## ASSIGNED TASK
Transcribe word for word the lines below from the line with "M691 454V457L683 462V458Z" through the line with "M769 369 790 404 771 414 751 379Z", ends included.

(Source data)
╔══

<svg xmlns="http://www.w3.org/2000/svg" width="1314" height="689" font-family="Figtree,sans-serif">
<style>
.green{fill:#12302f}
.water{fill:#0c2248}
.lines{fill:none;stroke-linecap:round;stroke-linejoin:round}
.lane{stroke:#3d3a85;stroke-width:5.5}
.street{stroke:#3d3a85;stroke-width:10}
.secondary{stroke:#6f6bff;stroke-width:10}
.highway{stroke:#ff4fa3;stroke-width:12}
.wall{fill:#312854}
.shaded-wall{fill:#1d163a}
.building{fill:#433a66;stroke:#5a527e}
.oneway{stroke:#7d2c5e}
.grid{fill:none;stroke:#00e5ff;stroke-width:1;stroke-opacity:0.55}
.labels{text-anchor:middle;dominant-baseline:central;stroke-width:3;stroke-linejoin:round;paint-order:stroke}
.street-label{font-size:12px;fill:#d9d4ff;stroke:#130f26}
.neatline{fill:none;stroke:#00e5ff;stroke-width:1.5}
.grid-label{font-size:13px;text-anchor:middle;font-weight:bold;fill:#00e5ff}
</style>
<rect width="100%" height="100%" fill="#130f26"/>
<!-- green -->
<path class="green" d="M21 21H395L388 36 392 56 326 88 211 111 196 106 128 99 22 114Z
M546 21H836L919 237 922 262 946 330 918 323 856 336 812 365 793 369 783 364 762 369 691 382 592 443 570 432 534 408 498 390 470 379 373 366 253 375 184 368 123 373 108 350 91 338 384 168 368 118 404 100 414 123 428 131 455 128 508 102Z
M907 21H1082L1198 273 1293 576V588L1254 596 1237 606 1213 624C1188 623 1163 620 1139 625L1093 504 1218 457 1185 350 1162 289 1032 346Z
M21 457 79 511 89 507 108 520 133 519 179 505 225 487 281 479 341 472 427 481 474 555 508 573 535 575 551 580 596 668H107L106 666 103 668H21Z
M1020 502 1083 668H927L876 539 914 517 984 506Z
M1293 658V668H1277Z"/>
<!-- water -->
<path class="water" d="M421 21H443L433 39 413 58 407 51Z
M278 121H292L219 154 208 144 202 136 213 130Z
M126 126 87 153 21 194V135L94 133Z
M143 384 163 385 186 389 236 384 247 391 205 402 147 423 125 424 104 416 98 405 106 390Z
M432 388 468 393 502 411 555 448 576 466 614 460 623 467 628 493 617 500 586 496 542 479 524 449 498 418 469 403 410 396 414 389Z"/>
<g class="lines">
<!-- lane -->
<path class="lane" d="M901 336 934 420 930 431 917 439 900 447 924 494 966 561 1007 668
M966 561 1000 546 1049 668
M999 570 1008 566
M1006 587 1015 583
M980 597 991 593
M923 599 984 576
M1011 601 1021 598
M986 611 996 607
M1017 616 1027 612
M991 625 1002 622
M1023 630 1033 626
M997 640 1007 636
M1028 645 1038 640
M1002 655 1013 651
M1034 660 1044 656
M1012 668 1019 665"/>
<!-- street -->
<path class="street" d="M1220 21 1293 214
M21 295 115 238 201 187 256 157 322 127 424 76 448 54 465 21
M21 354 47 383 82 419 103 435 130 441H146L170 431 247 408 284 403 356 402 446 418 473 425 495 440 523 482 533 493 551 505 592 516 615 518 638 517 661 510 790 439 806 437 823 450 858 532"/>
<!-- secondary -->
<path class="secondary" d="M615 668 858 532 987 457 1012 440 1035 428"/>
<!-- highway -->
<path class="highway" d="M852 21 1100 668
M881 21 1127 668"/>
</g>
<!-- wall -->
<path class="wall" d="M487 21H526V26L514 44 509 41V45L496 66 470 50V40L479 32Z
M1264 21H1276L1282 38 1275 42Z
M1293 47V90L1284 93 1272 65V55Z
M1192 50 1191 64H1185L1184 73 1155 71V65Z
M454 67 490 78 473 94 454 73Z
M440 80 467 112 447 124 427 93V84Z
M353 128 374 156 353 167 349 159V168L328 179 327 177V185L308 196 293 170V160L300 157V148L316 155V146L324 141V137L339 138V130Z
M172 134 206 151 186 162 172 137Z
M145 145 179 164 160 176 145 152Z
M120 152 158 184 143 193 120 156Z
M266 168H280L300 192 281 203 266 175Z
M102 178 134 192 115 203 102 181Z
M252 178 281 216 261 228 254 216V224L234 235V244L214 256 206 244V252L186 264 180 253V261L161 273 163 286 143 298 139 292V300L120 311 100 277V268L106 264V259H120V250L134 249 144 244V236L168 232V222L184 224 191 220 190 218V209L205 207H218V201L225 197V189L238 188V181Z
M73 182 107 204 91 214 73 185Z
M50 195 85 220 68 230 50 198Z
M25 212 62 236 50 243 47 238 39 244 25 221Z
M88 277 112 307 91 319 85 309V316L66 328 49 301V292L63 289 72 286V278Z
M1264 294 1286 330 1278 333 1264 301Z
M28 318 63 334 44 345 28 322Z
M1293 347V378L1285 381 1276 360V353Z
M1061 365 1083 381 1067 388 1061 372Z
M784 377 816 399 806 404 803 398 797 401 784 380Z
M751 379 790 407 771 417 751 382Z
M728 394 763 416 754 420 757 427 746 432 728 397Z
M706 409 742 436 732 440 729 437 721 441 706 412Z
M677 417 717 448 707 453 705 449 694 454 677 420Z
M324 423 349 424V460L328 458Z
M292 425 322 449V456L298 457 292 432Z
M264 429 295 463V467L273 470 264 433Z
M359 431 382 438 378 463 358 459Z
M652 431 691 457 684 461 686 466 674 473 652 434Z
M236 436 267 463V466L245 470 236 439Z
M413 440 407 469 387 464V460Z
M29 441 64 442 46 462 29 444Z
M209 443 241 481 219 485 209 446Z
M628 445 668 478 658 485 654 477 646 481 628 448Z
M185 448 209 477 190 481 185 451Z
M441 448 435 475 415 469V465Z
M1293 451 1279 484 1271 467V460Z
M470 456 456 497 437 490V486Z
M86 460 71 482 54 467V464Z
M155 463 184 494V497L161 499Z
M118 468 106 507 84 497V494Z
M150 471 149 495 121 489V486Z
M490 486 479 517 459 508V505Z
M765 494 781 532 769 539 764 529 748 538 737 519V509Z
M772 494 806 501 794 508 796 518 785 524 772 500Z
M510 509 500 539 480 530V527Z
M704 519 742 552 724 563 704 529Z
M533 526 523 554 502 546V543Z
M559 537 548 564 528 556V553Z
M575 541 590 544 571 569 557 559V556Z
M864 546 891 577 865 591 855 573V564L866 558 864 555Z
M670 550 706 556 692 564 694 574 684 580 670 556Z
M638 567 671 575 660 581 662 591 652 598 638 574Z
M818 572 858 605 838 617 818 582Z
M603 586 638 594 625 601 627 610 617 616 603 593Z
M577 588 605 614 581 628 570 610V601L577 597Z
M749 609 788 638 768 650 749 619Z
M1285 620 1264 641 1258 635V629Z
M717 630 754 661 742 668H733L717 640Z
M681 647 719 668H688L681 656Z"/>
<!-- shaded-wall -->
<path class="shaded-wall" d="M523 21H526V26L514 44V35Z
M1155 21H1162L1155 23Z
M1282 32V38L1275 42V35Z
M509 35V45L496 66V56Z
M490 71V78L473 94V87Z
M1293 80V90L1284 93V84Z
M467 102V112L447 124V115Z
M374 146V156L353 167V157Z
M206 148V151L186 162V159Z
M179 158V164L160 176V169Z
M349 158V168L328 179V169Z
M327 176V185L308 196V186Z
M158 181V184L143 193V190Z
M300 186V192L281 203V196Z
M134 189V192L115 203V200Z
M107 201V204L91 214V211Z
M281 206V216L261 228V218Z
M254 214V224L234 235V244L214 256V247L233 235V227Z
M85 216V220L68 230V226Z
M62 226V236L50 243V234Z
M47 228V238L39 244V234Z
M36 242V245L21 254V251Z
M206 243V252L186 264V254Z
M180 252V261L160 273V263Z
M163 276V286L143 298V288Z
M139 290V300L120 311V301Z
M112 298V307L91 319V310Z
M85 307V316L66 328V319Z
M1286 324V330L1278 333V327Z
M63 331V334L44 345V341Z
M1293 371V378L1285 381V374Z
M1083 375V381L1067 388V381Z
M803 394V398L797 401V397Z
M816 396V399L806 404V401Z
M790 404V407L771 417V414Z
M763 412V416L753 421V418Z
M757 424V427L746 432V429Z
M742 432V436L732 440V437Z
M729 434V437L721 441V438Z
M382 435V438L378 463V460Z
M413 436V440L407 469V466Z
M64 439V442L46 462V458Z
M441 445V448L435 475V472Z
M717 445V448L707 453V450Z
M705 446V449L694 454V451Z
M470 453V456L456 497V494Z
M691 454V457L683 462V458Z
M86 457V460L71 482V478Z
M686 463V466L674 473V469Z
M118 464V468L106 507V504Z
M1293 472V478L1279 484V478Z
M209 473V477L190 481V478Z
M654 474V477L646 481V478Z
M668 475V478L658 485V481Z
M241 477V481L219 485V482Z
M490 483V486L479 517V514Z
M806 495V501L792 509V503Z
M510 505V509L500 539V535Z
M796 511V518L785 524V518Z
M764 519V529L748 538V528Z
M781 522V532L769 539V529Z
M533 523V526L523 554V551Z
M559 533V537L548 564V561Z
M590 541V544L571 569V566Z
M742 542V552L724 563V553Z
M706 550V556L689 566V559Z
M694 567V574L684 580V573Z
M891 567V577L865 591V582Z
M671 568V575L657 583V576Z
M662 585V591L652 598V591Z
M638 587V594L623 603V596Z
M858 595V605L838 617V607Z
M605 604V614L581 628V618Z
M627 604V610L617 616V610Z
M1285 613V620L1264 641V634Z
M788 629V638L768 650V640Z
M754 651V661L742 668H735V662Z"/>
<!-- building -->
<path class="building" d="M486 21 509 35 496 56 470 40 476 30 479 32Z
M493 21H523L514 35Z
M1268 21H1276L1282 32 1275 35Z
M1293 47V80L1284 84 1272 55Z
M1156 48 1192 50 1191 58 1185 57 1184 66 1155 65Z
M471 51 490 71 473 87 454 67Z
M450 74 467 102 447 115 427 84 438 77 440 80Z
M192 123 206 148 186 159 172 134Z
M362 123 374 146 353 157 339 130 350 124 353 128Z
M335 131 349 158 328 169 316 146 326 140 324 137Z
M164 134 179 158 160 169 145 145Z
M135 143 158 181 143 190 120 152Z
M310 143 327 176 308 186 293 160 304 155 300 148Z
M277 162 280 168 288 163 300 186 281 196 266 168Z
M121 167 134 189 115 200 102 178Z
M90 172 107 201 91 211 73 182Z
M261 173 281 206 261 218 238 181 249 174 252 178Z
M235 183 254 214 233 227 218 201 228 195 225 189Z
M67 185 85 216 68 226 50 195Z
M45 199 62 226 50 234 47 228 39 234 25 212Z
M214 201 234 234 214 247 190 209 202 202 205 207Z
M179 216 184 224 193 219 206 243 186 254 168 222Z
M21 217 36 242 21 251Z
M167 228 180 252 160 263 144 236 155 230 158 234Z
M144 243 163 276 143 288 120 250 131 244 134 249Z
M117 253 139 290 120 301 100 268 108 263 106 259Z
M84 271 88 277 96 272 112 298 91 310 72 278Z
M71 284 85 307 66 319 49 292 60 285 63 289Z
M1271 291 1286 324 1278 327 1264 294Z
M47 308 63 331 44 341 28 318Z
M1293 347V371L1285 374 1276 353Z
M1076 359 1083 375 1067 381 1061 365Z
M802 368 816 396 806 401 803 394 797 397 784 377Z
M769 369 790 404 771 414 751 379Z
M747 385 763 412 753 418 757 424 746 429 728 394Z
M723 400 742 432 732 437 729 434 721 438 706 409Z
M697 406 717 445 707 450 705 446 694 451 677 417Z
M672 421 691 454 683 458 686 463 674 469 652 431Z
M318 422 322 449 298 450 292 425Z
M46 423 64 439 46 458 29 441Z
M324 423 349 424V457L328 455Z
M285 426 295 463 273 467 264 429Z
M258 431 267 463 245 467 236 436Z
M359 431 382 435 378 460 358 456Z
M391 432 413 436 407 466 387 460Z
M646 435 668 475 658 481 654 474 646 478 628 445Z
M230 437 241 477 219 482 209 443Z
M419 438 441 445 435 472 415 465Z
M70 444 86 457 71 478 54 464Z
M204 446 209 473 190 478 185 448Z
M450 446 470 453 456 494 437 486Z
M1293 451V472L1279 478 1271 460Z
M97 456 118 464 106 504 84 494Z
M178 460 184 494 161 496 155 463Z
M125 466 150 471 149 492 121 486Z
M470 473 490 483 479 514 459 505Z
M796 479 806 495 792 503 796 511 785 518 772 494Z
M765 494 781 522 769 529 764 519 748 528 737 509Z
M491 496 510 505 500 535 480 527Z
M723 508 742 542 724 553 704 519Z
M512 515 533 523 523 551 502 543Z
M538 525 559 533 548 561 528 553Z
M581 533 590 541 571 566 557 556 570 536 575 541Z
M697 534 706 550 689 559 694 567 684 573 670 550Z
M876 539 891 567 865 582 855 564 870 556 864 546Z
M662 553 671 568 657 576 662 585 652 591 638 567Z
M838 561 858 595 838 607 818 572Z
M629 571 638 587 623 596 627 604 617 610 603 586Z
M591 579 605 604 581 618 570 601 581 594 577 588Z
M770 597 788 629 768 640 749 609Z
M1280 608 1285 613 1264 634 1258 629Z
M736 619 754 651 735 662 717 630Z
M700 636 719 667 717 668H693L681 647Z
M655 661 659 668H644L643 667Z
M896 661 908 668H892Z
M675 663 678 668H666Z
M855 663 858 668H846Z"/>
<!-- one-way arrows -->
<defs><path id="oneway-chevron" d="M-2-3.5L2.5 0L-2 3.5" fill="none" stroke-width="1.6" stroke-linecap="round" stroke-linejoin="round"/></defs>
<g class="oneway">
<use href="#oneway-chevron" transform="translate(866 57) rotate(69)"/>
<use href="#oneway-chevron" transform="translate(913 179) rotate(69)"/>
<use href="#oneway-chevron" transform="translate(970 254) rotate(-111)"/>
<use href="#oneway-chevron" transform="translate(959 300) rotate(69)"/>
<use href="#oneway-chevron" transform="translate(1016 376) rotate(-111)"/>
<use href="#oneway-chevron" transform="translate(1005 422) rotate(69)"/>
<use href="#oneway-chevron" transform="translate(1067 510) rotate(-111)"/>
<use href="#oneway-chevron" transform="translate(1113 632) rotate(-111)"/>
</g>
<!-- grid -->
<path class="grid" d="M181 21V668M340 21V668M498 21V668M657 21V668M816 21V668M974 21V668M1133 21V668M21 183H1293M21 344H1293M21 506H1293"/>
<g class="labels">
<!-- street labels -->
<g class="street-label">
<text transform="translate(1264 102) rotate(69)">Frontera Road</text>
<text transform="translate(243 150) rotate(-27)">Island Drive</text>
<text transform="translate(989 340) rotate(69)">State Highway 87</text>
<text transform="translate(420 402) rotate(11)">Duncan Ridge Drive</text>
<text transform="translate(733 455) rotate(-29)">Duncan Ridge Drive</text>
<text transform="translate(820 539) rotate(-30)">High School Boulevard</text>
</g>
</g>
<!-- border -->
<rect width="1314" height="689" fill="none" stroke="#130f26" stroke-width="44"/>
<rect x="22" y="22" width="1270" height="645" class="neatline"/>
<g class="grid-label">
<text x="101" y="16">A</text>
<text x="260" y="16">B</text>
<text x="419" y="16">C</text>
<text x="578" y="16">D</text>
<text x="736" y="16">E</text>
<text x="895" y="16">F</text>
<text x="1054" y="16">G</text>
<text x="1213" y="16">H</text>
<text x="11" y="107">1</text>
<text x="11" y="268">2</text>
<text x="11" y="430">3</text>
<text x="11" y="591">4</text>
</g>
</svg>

╚══

## RESULT
M691 454V457L683 462V458Z
M86 457V460L71 482V478Z
M686 463V466L674 473V469Z
M118 464V468L106 507V504Z
M1293 472V478L1279 484V478Z
M209 473V477L190 481V478Z
M654 474V477L646 481V478Z
M668 475V478L658 485V481Z
M241 477V481L219 485V482Z
M490 483V486L479 517V514Z
M806 495V501L792 509V503Z
M510 505V509L500 539V535Z
M796 511V518L785 524V518Z
M764 519V529L748 538V528Z
M781 522V532L769 539V529Z
M533 523V526L523 554V551Z
M559 533V537L548 564V561Z
M590 541V544L571 569V566Z
M742 542V552L724 563V553Z
M706 550V556L689 566V559Z
M694 567V574L684 580V573Z
M891 567V577L865 591V582Z
M671 568V575L657 583V576Z
M662 585V591L652 598V591Z
M638 587V594L623 603V596Z
M858 595V605L838 617V607Z
M605 604V614L581 628V618Z
M627 604V610L617 616V610Z
M1285 613V620L1264 641V634Z
M788 629V638L768 650V640Z
M754 651V661L742 668H735V662Z"/>
<!-- building -->
<path class="building" d="M486 21 509 35 496 56 470 40 476 30 479 32Z
M493 21H523L514 35Z
M1268 21H1276L1282 32 1275 35Z
M1293 47V80L1284 84 1272 55Z
M1156 48 1192 50 1191 58 1185 57 1184 66 1155 65Z
M471 51 490 71 473 87 454 67Z
M450 74 467 102 447 115 427 84 438 77 440 80Z
M192 123 206 148 186 159 172 134Z
M362 123 374 146 353 157 339 130 350 124 353 128Z
M335 131 349 158 328 169 316 146 326 140 324 137Z
M164 134 179 158 160 169 145 145Z
M135 143 158 181 143 190 120 152Z
M310 143 327 176 308 186 293 160 304 155 300 148Z
M277 162 280 168 288 163 300 186 281 196 266 168Z
M121 167 134 189 115 200 102 178Z
M90 172 107 201 91 211 73 182Z
M261 173 281 206 261 218 238 181 249 174 252 178Z
M235 183 254 214 233 227 218 201 228 195 225 189Z
M67 185 85 216 68 226 50 195Z
M45 199 62 226 50 234 47 228 39 234 25 212Z
M214 201 234 234 214 247 190 209 202 202 205 207Z
M179 216 184 224 193 219 206 243 186 254 168 222Z
M21 217 36 242 21 251Z
M167 228 180 252 160 263 144 236 155 230 158 234Z
M144 243 163 276 143 288 120 250 131 244 134 249Z
M117 253 139 290 120 301 100 268 108 263 106 259Z
M84 271 88 277 96 272 112 298 91 310 72 278Z
M71 284 85 307 66 319 49 292 60 285 63 289Z
M1271 291 1286 324 1278 327 1264 294Z
M47 308 63 331 44 341 28 318Z
M1293 347V371L1285 374 1276 353Z
M1076 359 1083 375 1067 381 1061 365Z
M802 368 816 396 806 401 803 394 797 397 784 377Z
M769 369 790 404 771 414 751 379Z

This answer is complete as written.